Justin Trudeau Was His Own Worst Enemy

Justin Trudeau Was His Own Worst Enemy 1

In the sunny beginnings of Justin Trudeau’s time in power, a journalist asked him why his cabinet was 50 percent female. Mr. Trudeau gave a now well-known response: “Because it’s 2015.” If you want to know why on Monday he announced his plan to resign as prime minister, the answer is just as simple: Because it’s 2025.

Mr. Trudeau’s political career has followed the arc of global progressive politics over the past decade, reflecting its transformation from a pose of optimistic cool to its present state of despair. At the beginning of his time in office, New York magazine depicted Mr. Trudeau as a cutout paper doll with costumes, which seemed about right.
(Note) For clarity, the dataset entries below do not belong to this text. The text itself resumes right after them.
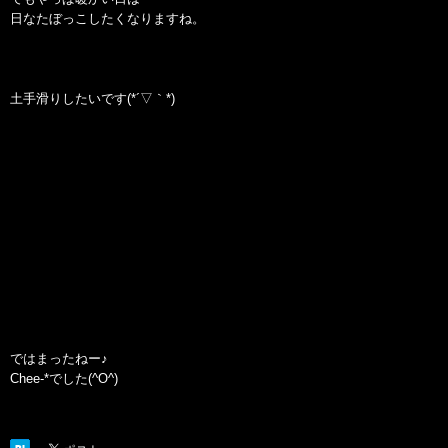
日なたぼっこしたくなりますね。
土手滑りしたいです(*´▽｀*)
ではまったねー♪
Chee-*でした(^O^)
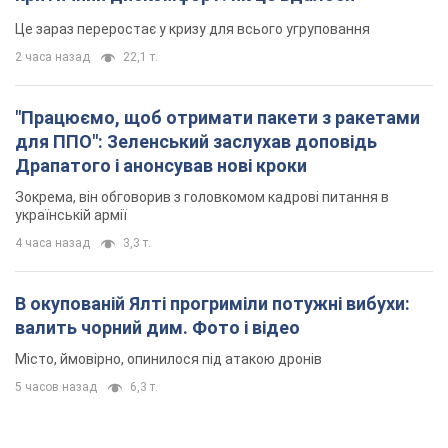
Це зараз переростає у кризу для всього угруповання
2 часа назад
22,1 т.
"Працюємо, щоб отримати пакети з ракетами
для ППО": Зеленський заслухав доповідь
Драпатого і анонсував нові кроки
Зокрема, він обговорив з головкомом кадрові питання в
українській армії
4 часа назад
3,3 т.
В окупованій Ялті прогриміли потужні вибухи:
валить чорний дим. Фото і відео
Місто, ймовірно, опинилося під атакою дронів
5 часов назад
6,3 т.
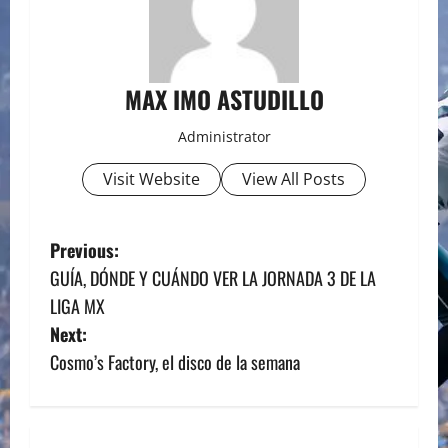
MAX IMO ASTUDILLO
Administrator
Visit Website
View All Posts
P
Previous:
GUÍA, DÓNDE Y CUÁNDO VER LA JORNADA 3 DE LA
o
LIGA MX
s
Next:
Cosmo’s Factory, el disco de la semana
t
n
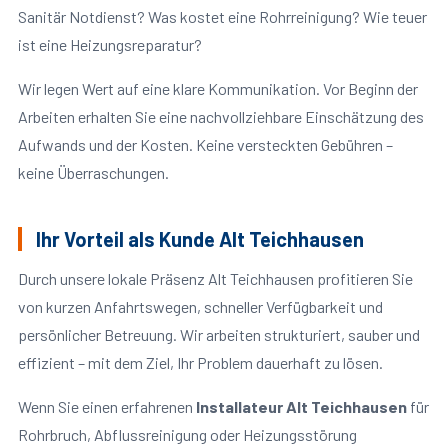
Sanitär Notdienst? Was kostet eine Rohrreinigung? Wie teuer
ist eine Heizungsreparatur?
Wir legen Wert auf eine klare Kommunikation. Vor Beginn der
Arbeiten erhalten Sie eine nachvollziehbare Einschätzung des
Aufwands und der Kosten. Keine versteckten Gebühren –
keine Überraschungen.
Ihr Vorteil als Kunde Alt Teichhausen
Durch unsere lokale Präsenz Alt Teichhausen profitieren Sie
von kurzen Anfahrtswegen, schneller Verfügbarkeit und
persönlicher Betreuung. Wir arbeiten strukturiert, sauber und
effizient – mit dem Ziel, Ihr Problem dauerhaft zu lösen.
Wenn Sie einen erfahrenen
Installateur Alt Teichhausen
für
Rohrbruch, Abflussreinigung oder Heizungsstörung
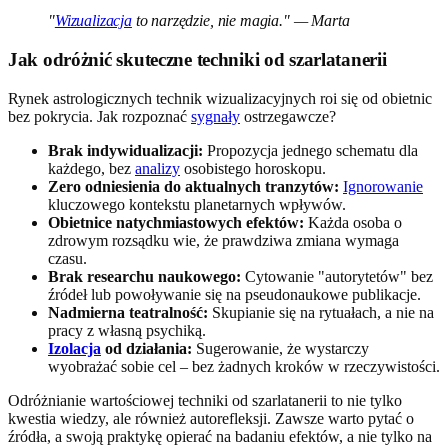
"
Wizualizacja
to narzędzie, nie magia." — Marta
Jak odróżnić skuteczne techniki od szarlatanerii
Rynek astrologicznych technik wizualizacyjnych roi się od obietnic
bez pokrycia. Jak rozpoznać
sygnały
ostrzegawcze?
Brak indywidualizacji:
Propozycja jednego schematu dla
każdego, bez
analizy
osobistego horoskopu.
Zero odniesienia do aktualnych tranzytów:
Ignorowanie
kluczowego kontekstu planetarnych wpływów.
Obietnice natychmiastowych efektów:
Każda osoba o
zdrowym rozsądku wie, że prawdziwa zmiana wymaga
czasu.
Brak researchu naukowego:
Cytowanie "autorytetów" bez
źródeł lub powoływanie się na pseudonaukowe publikacje.
Nadmierna teatralność:
Skupianie się na rytuałach, a nie na
pracy z własną psychiką.
Izolacja
od działania:
Sugerowanie, że wystarczy
wyobrażać sobie cel – bez żadnych kroków w rzeczywistości.
Odróżnianie wartościowej techniki od szarlatanerii to nie tylko
kwestia wiedzy, ale również autorefleksji. Zawsze warto pytać o
źródła, a swoją praktykę opierać na badaniu efektów, a nie tylko na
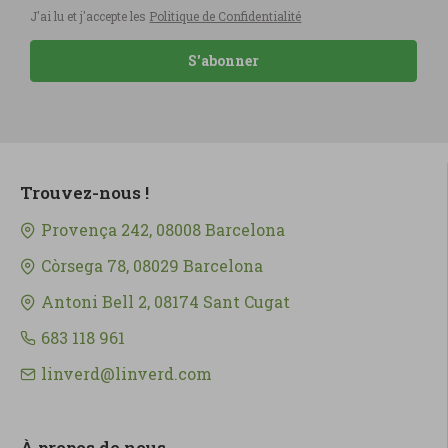
J'ai lu et j'accepte les
Politique de Confidentialité
S'abonner
Trouvez-nous !
Provença 242, 08008 Barcelona
Còrsega 78, 08029 Barcelona
Antoni Bell 2, 08174 Sant Cugat
683 118 961
linverd@linverd.com
À propos de nous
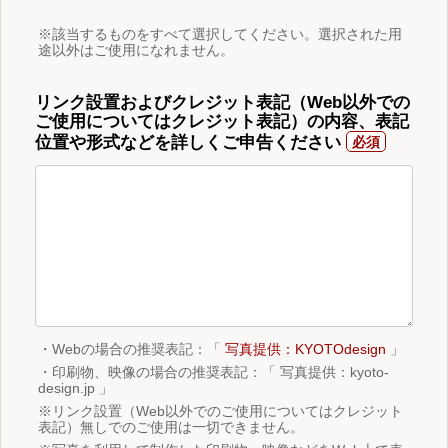
※該当するものをすべて選択してください。選択された用
途以外はご使用になれません。
リンク設置およびクレジット表記（Web以外での
ご使用についてはクレジット表記）の内容、表記
位置や形式などを詳しくご申告ください
・Webの場合の推奨表記：「
写真提供：KYOTOdesign
」
・印刷物、映像の場合の推奨表記：「 写真提供：kyoto-
design.jp 」
※リンク設置（Web以外でのご使用についてはクレジット
表記）無しでのご使用は一切できません。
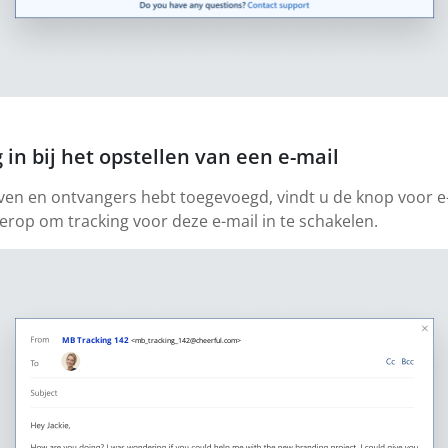
 in bij het opstellen van een e-mail
ven en ontvangers hebt toegevoegd, vindt u de knop voor e
 erop om tracking voor deze e-mail in te schakelen.
MB Tracking 142
<mb_tracking_142@cheerful.com>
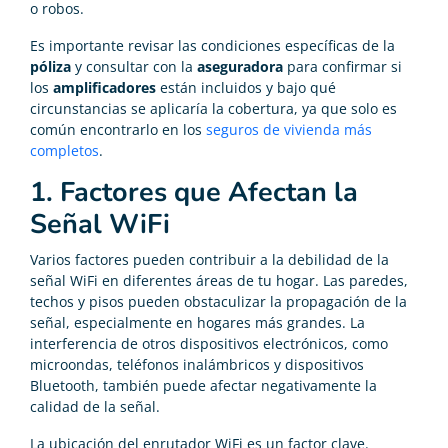
o robos.
Es importante revisar las condiciones específicas de la
póliza
y consultar con la
aseguradora
para confirmar si
los
amplificadores
están incluidos y bajo qué
circunstancias se aplicaría la cobertura, ya que solo es
común encontrarlo en los
seguros de vivienda más
completos
.
1. Factores que Afectan la
Señal WiFi
Varios factores pueden contribuir a la debilidad de la
señal WiFi en diferentes áreas de tu hogar. Las paredes,
techos y pisos pueden obstaculizar la propagación de la
señal, especialmente en hogares más grandes. La
interferencia de otros dispositivos electrónicos, como
microondas, teléfonos inalámbricos y dispositivos
Bluetooth, también puede afectar negativamente la
calidad de la señal.
La ubicación del enrutador WiFi es un factor clave.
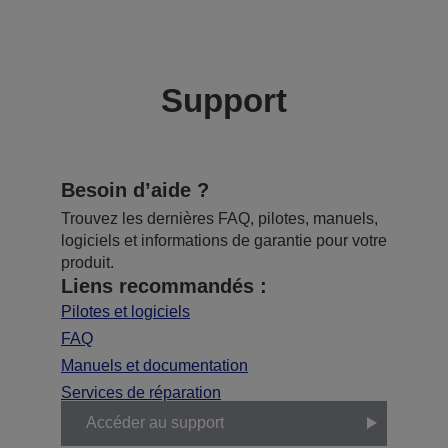
Support
Besoin d’aide ?
Trouvez les dernières FAQ, pilotes, manuels,
logiciels et informations de garantie pour votre
produit.
Liens recommandés :
Pilotes et logiciels
FAQ
Manuels et documentation
Services de réparation
Accéder au support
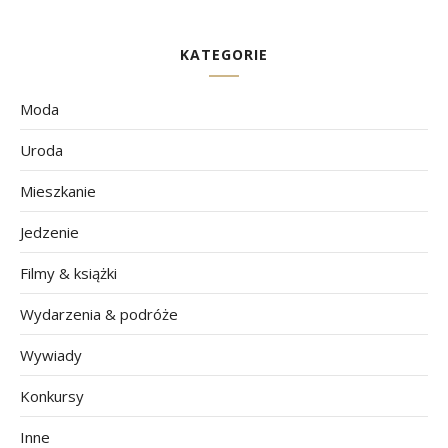
KATEGORIE
Moda
Uroda
Mieszkanie
Jedzenie
Filmy & książki
Wydarzenia & podróże
Wywiady
Konkursy
Inne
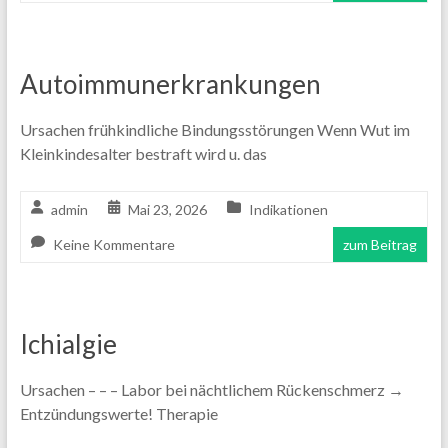
Autoimmunerkrankungen
Ursachen frühkindliche Bindungsstörungen Wenn Wut im
Kleinkindesalter bestraft wird u. das
admin
Mai 23, 2026
Indikationen
Keine Kommentare
zum Beitrag
Ichialgie
Ursachen – – – Labor bei nächtlichem Rückenschmerz →
Entzündungswerte! Therapie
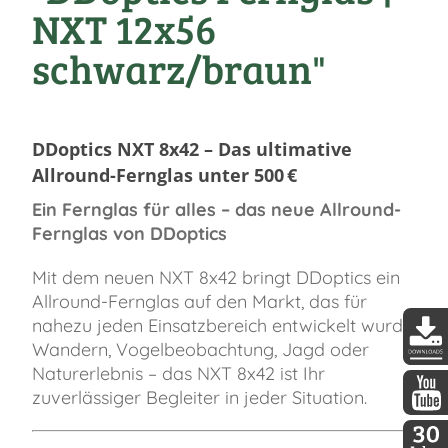
NXT 12x56
schwarz/braun"
DDoptics NXT 8x42 – Das ultimative
Allround-Fernglas unter 500 €
Ein Fernglas für alles – das neue Allround-
Fernglas von DDoptics
Mit dem neuen NXT 8x42 bringt DDoptics ein
Allround-Fernglas auf den Markt, das für
nahezu jeden Einsatzbereich entwickelt wurde:
Wandern, Vogelbeobachtung, Jagd oder
Naturerlebnis – das NXT 8x42 ist Ihr
DDopti
zuverlässiger Begleiter in jeder Situation.
DDopti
Now he’s increasingly the butt of jokes from the manosphere.

In 2015, Mr. Trudeau was at the forefront of a new kind of politics, both in terms of how he came to power and how he chose to use it. He harnessed the emerging force of social media with his easygoing celebrity to win his first election. Once in office, he stressed the gender and ethnicity of the people he put in important positions as much as what they planned to do with the power they possessed. Now, identity politics have helped bring about his downfall, and social media networks have soured on him.

Mr. Trudeau stayed who he was. The times changed around him. The worst you can say about him, and I have, is that he could not face the realities of a newly polarized world. But that inability has roots in what brought him to office in the first place.

“There is no core identity, no mainstream in Canada,” he told The New York Times Magazine in 2015. “There are shared values — openness, respect, compassion, willingness to work hard, to be there for each other, to search for equality and justice. Those qualities are what make us the first post-national state.”

This vision, when he articulated it, seemed powerfully contemporary, steering Canada in the same direction as an opening, borderless world of expanding cross-cultural and economic exchange. He did not ask himself — few did — what a “post-national state” would look like, or if it would work.